• [Passage shown]

• • • • •

Skip to content

Utility Functions

Note

These are internal functions used by UnBIAS to help run various parts of the pipeline. You will likely not need to use these.

re_incomplete_sentence(text:str) -> str

Removes incomplete sentences from a text. This may occur when Llama2 stops generating text due to a maximum token generation limit. For instance, a generated sentence may look like: The man was hungry. He went to, in which case it would remove He went to from the text.

Parameters

text: The text to clean.

Returns

The text with any incomplete sentences removed.

Example

import UnBIAS.unbias as unbias

cleaned_sentence = unbias.re_incomplete_sentence('The man was hungry. He went')
print(cleaned_sentence)

Output

The man was hungry.

tokenize_for_prediction(text:str, tokenizer:PreTrainedTokenizer) -> list[int], list[int]

Tokenizes the text and returns the corresponding input_ids and attention_mask.

Parameters

text: The text to tokenize.
tokenizer: A Hugging Face Tokenizer.

Returns

input_ids: List of integers representing tokenized text.

• • • • •

• [Supplied records]
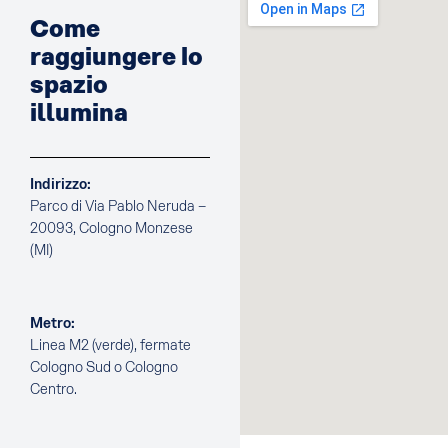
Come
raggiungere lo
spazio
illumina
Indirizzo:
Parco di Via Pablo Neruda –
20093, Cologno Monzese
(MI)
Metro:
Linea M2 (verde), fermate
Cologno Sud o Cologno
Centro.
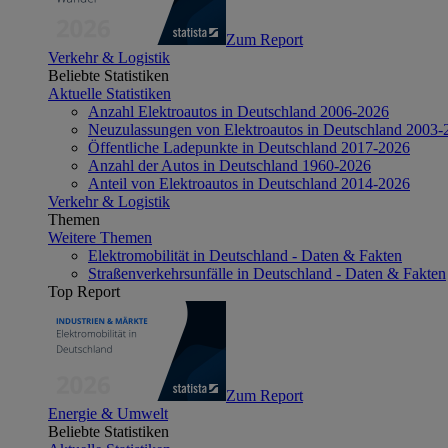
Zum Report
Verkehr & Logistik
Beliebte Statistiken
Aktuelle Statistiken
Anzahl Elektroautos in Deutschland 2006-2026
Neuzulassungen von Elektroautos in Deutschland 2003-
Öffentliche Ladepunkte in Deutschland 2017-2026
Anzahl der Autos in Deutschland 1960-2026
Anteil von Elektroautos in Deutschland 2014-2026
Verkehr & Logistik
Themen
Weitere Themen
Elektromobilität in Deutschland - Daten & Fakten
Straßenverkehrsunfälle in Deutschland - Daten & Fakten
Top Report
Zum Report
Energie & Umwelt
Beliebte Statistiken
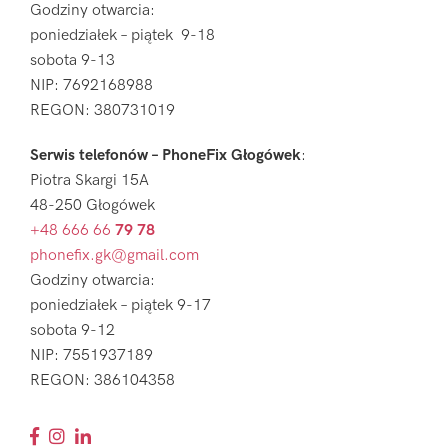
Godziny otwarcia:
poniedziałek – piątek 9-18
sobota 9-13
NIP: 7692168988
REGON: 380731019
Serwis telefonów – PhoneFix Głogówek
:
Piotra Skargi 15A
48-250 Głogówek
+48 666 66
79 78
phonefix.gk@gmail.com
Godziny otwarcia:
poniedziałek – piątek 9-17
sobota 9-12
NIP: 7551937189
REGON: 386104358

• • • • •

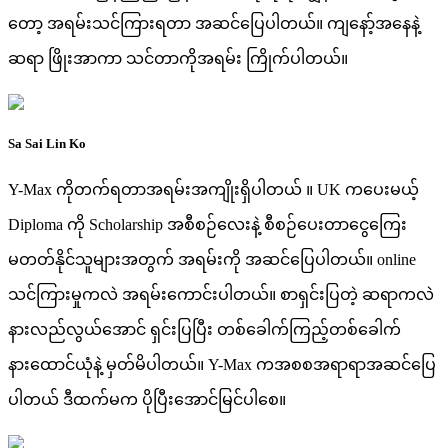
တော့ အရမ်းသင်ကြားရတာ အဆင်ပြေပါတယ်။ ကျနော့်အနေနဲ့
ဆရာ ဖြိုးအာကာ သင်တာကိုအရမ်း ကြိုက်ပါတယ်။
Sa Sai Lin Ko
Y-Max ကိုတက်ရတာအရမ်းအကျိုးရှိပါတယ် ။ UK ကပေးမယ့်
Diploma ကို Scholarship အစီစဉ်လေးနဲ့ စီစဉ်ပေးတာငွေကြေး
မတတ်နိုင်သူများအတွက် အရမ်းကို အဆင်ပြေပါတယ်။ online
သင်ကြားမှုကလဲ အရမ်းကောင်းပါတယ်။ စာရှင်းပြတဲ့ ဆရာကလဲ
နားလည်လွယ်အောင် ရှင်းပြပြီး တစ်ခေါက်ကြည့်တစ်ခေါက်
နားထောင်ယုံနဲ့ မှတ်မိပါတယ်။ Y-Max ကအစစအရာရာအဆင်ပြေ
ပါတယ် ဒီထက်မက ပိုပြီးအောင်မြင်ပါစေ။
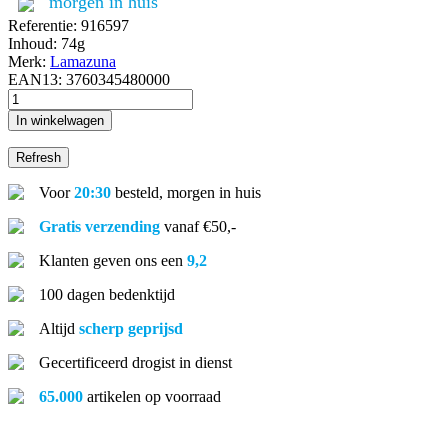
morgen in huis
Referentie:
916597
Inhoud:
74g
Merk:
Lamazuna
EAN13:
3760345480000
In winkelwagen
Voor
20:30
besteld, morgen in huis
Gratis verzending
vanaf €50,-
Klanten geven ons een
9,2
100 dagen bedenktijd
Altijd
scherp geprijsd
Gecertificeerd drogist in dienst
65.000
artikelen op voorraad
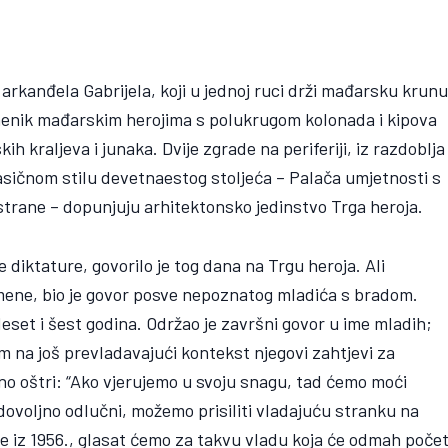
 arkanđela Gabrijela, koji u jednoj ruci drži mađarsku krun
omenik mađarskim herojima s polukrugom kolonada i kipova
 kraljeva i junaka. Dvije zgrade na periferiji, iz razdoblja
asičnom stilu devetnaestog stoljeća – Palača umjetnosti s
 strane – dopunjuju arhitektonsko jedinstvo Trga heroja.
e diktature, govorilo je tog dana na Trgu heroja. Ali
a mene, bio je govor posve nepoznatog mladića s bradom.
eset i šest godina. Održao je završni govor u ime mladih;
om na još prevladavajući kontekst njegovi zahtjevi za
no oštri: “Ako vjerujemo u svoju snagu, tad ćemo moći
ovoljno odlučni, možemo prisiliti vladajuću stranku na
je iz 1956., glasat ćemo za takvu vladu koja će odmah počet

• • • • •

• [Tasks to carry out]
a) According to the utility functions page, what can cause Llama2 to produce an incomplete sentence?
b) In the records, reproduce the lines starting at the one that contains "arkanđela Gabrijela, koji" and ending at the one that contains "je iz 1956., glasat", both included.

• [Exercise responses]
a) Llama2 stopping text generation because of a maximum token generation limit.

b)
 arkanđela Gabrijela, koji u jednoj ruci drži mađarsku krun
omenik mađarskim herojima s polukrugom kolonada i kipova
 kraljeva i junaka. Dvije zgrade na periferiji, iz razdoblja
asičnom stilu devetnaestog stoljeća – Palača umjetnosti s
 strane – dopunjuju arhitektonsko jedinstvo Trga heroja.
e diktature, govorilo je tog dana na Trgu heroja. Ali
a mene, bio je govor posve nepoznatog mladića s bradom.
eset i šest godina. Održao je završni govor u ime mladih;
om na još prevladavajući kontekst njegovi zahtjevi za
no oštri: “Ako vjerujemo u svoju snagu, tad ćemo moći
ovoljno odlučni, možemo prisiliti vladajuću stranku na
je iz 1956., glasat ćemo za takvu vladu koja će odmah počet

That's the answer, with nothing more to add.